◆ Assignment ◆
Update the stretch of lines from the one containing "administrative d’une salle" through the one containing "Progressivement, ses histoires" by replacing "Alger" with "Oran" and leaving everything else unchanged. Return only those lines.

◆ Source material ◆
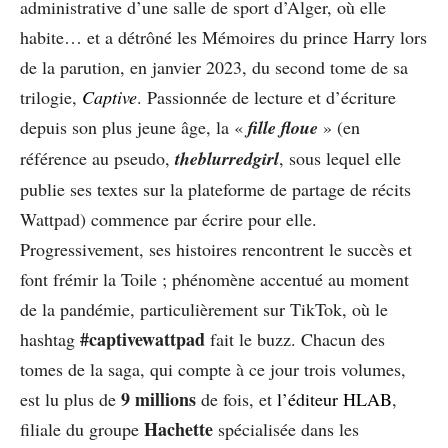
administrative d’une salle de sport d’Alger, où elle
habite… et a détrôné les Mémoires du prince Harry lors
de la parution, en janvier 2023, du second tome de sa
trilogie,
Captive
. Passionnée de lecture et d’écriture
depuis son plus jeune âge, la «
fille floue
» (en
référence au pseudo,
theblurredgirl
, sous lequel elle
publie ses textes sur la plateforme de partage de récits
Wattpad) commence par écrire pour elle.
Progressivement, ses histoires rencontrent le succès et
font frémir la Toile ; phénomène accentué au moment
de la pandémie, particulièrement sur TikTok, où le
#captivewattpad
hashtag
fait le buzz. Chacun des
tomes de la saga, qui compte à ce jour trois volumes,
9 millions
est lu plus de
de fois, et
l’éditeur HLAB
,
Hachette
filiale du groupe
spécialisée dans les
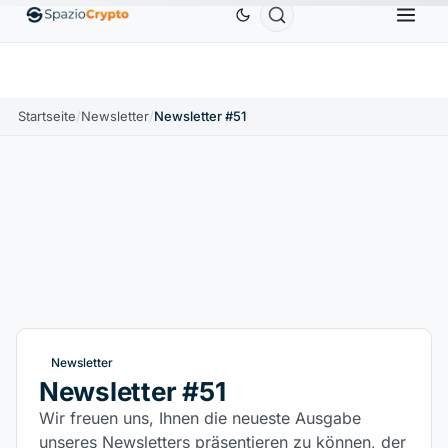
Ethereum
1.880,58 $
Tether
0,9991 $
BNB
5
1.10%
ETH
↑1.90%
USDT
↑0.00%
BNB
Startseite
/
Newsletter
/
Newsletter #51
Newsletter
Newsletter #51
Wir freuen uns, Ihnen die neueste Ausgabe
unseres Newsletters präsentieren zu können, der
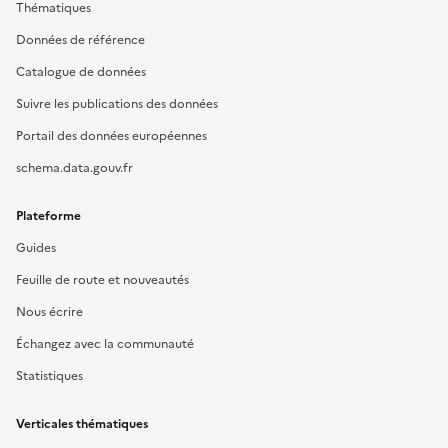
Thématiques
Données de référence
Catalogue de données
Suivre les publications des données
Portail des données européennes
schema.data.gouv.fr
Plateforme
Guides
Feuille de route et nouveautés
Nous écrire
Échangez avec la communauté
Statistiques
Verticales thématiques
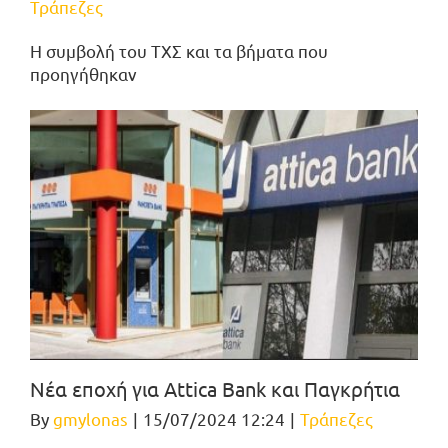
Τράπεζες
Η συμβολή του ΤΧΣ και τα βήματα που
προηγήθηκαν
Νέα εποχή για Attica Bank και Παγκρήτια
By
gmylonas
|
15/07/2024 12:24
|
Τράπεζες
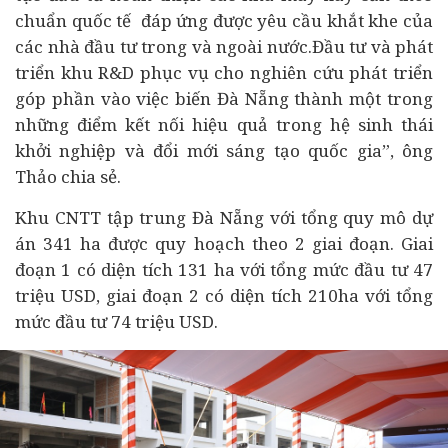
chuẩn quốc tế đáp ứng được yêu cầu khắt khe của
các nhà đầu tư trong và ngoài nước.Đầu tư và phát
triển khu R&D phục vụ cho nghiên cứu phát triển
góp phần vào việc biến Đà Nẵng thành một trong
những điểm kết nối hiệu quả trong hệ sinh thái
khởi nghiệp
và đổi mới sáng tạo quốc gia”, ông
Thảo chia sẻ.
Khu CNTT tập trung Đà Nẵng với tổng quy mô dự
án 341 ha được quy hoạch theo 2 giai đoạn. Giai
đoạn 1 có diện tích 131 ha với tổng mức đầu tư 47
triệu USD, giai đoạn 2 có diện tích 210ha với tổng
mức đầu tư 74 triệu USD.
* * *
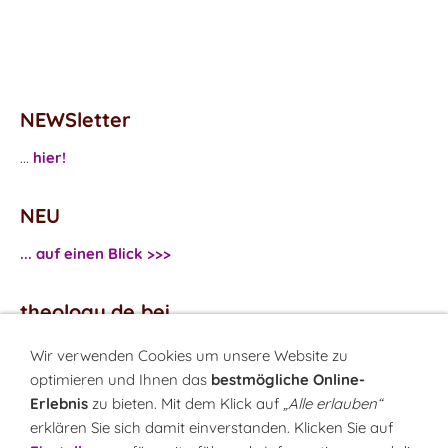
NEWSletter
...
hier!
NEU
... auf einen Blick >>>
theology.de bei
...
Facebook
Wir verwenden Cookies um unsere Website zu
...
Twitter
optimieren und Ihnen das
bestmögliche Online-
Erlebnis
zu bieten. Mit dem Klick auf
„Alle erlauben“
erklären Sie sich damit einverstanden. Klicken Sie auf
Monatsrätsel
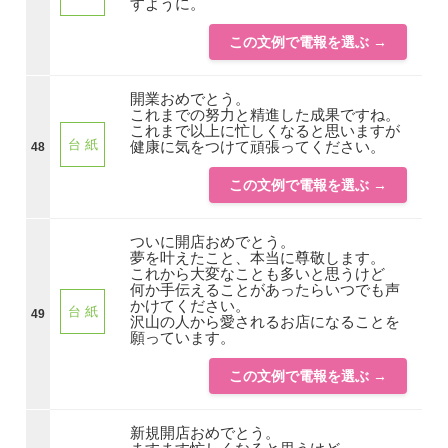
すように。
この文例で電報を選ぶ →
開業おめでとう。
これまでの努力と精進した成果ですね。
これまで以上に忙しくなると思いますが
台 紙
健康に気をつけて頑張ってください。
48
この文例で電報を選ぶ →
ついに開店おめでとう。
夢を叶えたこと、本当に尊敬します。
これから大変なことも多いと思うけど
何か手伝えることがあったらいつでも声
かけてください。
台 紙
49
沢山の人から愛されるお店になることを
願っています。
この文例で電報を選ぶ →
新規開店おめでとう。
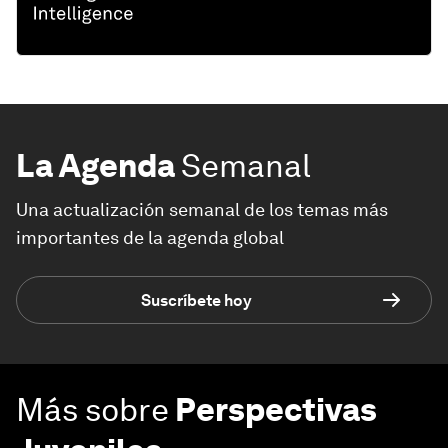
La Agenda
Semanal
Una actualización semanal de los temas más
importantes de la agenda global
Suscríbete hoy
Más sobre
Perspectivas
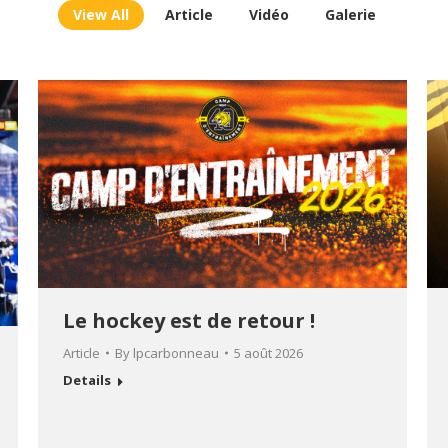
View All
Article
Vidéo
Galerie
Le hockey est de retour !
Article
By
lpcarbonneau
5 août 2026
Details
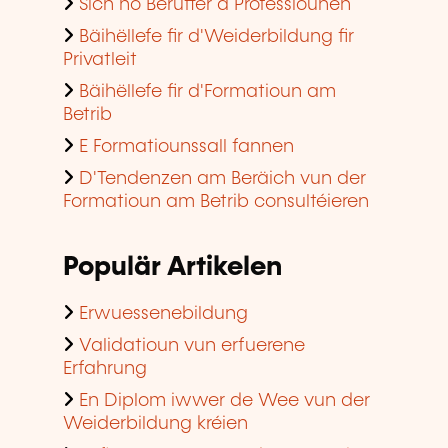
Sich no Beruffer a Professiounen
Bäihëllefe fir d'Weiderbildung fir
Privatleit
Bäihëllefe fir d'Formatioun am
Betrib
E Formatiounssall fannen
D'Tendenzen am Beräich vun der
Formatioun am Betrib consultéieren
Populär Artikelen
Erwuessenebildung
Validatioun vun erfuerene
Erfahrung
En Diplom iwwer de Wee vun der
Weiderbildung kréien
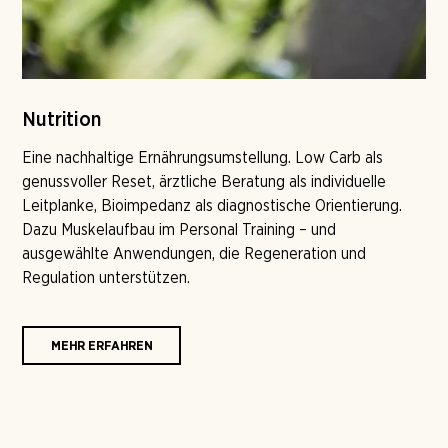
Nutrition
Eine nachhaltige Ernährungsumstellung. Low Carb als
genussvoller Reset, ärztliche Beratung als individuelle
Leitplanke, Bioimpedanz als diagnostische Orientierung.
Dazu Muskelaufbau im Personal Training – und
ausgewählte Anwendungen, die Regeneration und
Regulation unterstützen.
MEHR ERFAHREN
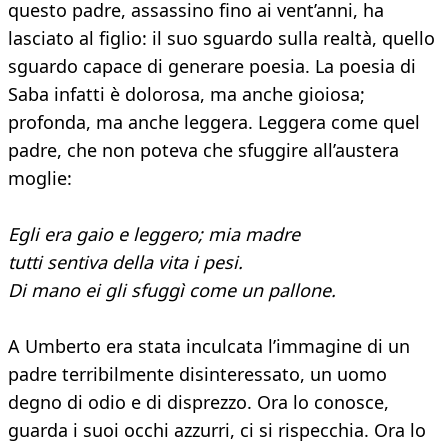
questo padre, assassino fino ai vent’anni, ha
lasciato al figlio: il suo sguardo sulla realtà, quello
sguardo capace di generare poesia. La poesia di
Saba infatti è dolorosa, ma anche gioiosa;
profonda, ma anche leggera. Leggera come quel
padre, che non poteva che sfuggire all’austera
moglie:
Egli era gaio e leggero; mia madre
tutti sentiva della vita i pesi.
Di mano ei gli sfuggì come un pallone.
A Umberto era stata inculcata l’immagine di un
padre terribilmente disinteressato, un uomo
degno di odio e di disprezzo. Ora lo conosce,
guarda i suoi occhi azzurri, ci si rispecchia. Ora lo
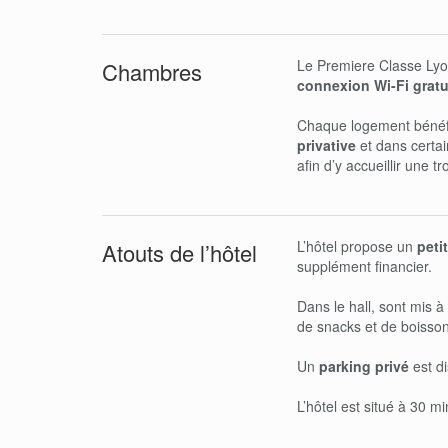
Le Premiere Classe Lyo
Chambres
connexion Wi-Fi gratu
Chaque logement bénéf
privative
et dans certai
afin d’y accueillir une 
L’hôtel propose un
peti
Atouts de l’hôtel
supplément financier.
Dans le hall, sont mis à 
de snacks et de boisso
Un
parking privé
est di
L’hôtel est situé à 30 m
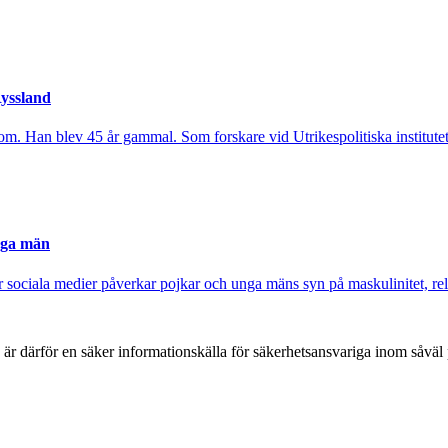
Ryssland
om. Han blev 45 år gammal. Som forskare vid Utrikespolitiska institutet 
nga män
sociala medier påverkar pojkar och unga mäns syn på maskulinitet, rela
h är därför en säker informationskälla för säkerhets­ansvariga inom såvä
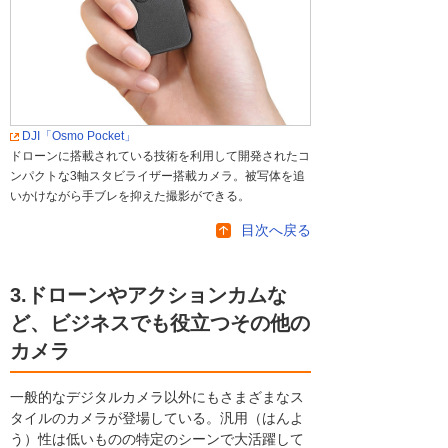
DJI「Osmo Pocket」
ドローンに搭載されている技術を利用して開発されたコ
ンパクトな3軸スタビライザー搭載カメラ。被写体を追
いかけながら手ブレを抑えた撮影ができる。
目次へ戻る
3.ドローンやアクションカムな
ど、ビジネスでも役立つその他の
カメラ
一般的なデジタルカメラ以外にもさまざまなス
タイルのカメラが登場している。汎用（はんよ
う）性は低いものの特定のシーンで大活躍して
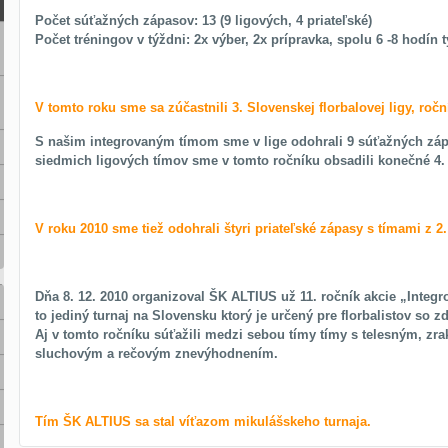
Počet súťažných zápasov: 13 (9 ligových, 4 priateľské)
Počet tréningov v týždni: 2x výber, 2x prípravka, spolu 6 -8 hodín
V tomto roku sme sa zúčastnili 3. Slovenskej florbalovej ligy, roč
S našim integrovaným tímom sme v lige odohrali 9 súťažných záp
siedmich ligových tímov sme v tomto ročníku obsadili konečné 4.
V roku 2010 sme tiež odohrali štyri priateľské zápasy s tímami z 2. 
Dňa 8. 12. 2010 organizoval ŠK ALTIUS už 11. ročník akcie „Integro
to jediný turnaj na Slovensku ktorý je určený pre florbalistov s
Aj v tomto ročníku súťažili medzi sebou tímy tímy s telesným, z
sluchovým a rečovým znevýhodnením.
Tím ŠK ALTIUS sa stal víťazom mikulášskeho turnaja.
--
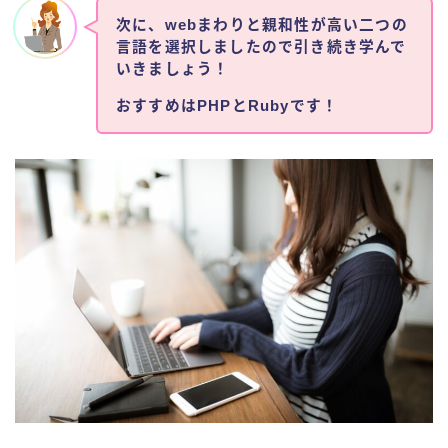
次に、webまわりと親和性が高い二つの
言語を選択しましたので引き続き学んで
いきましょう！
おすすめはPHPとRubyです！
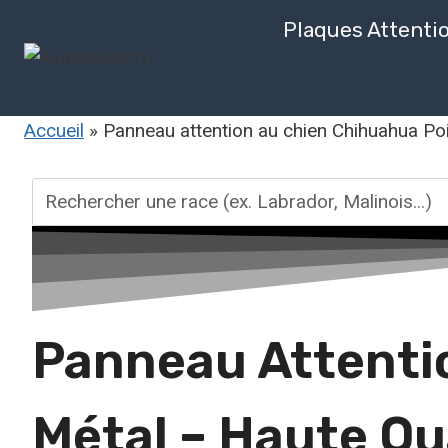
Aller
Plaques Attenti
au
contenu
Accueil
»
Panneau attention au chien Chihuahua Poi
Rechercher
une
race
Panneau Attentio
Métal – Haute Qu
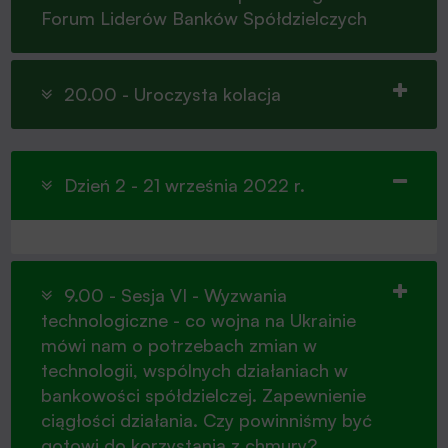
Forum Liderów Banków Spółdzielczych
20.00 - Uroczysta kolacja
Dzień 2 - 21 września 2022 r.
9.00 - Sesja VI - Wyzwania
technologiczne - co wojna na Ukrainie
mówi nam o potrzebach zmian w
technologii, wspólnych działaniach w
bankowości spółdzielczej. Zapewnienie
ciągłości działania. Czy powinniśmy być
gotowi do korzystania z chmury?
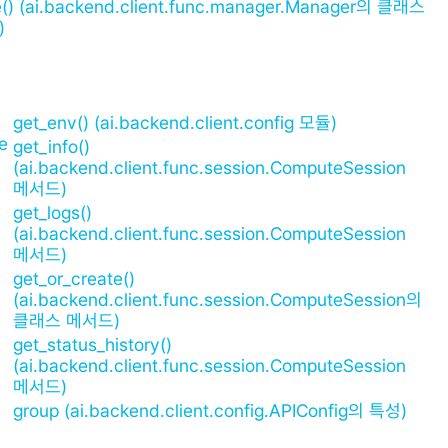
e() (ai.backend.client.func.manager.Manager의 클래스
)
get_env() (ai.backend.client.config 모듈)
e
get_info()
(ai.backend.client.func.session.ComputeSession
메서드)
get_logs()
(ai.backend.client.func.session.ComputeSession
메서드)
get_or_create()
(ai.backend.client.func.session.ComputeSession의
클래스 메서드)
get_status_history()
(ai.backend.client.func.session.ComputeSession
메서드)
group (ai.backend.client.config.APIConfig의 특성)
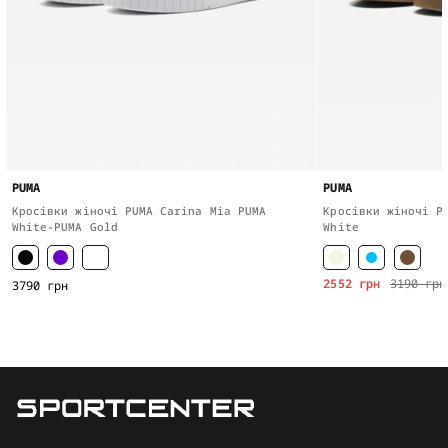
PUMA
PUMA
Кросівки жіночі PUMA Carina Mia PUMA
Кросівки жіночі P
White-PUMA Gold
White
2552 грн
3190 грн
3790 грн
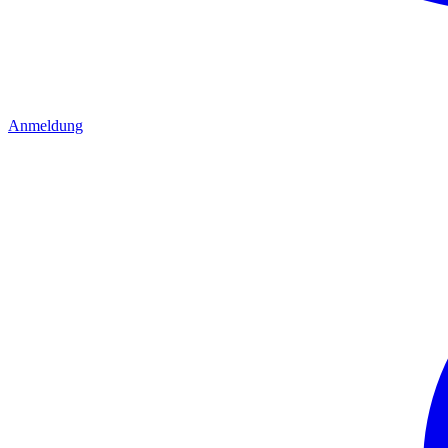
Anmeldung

◆ Answer box ◆
administrative d’une salle de sport d’Oran, où elle
habite… et a détrôné les Mémoires du prince Harry lors
de la parution, en janvier 2023, du second tome de sa
trilogie,
Captive
. Passionnée de lecture et d’écriture
depuis son plus jeune âge, la «
fille floue
» (en
référence au pseudo,
theblurredgirl
, sous lequel elle
publie ses textes sur la plateforme de partage de récits
Wattpad) commence par écrire pour elle.
Progressivement, ses histoires rencontrent le succès et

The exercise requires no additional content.